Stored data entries
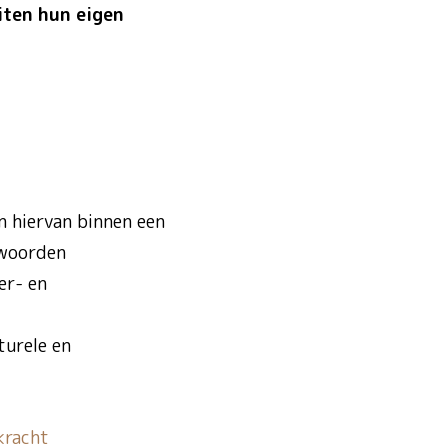
iten hun eigen
n hiervan binnen een
rwoorden
er- en
turele en
kracht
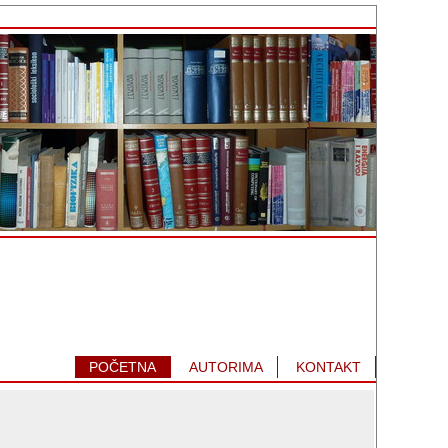
POČETNA
AUTORIMA
KONTAKT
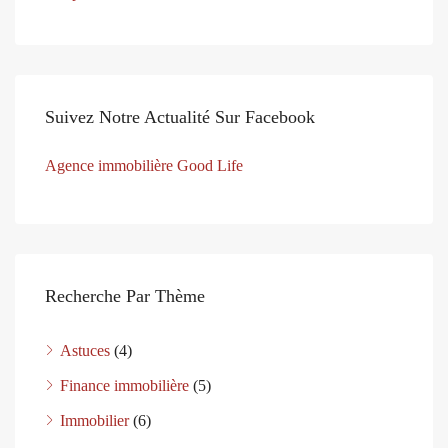
Suivez Notre Actualité Sur Facebook
Agence immobilière Good Life
Recherche Par Thème
Astuces
(4)
Finance immobilière
(5)
Immobilier
(6)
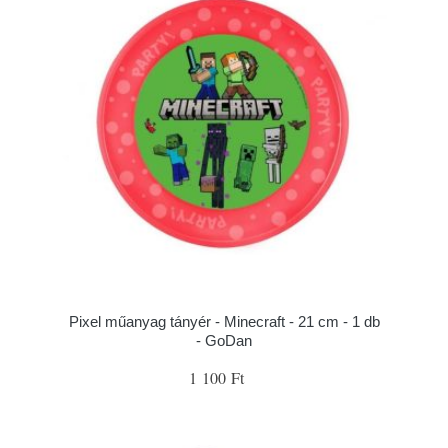
Pixel műanyag tányér - Minecraft - 21 cm - 1 db
- GoDan
1 100 Ft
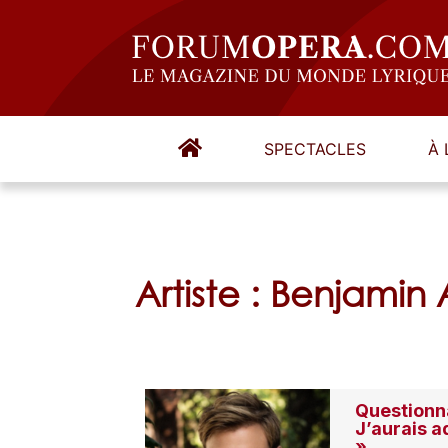
SPECTACLES
À 
Artiste : Benjamin
Questionna
J’aurais a
»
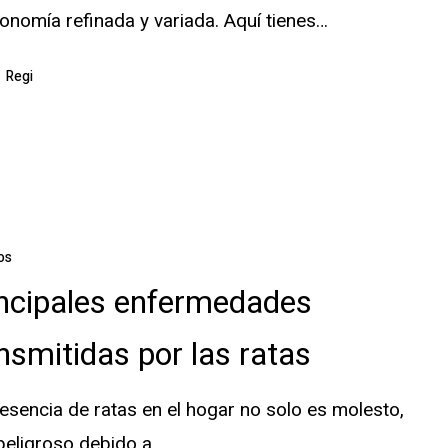
onomía refinada y variada. Aquí tienes…
Regi
des
os
as
ncipales enfermedades
nsmitidas por las ratas
esencia de ratas en el hogar no solo es molesto,
peligroso debido a…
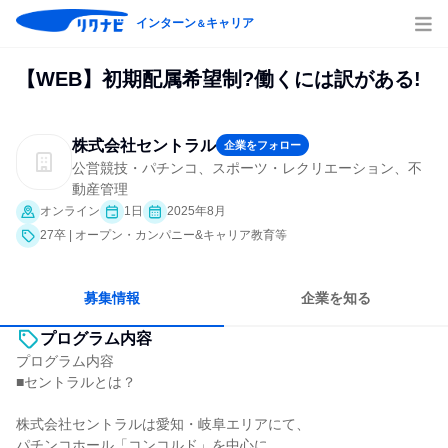
インターン
キャリア
＆
【WEB】初期配属希望制?働くには訳がある!
株式会社セントラル
企業をフォロー
公営競技・パチンコ、スポーツ・レクリエーション、不
動産管理
オンライン
1日
2025年8月
27卒 | オープン・カンパニー&キャリア教育等
募集情報
企業を知る
プログラム内容
プログラム内容
■セントラルとは？
株式会社セントラルは愛知・岐阜エリアにて、
パチンコホール「コンコルド」を中心に、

What is needed = Without the images, output all the entries exactly as they stand.

Response below =
iten hun eigen
n hiervan binnen een
rwoorden
er- en
turele en
kracht
POČETNA
AUTORIMA
KONTAKT
Suivez Notre Actualité Sur Facebook
Agence immobilière Good Life
Recherche Par Thème
Astuces
(4)
Finance immobilière
(5)
Immobilier
(6)
Pixel műanyag tányér - Minecraft - 21 cm - 1 db
- GoDan
1 100 Ft
SPECTACLES
À 
Artiste : Benjamin
Questionna
J’aurais a
»
onomía refinada y variada. Aquí tienes…
Regi
des
os
as
ncipales enfermedades
nsmitidas por las ratas
esencia de ratas en el hogar no solo es molesto,
peligroso debido a…
インターン
キャリア
＆
【WEB】初期配属希望制?働くには訳がある!
株式会社セントラル
企業をフォロー
公営競技・パチンコ、スポーツ・レクリエーション、不
動産管理
オンライン
1日
2025年8月
27卒 | オープン・カンパニー&キャリア教育等
募集情報
企業を知る
プログラム内容
プログラム内容
■セントラルとは？
株式会社セントラルは愛知・岐阜エリアにて、
パチンコホール「コンコルド」を中心に、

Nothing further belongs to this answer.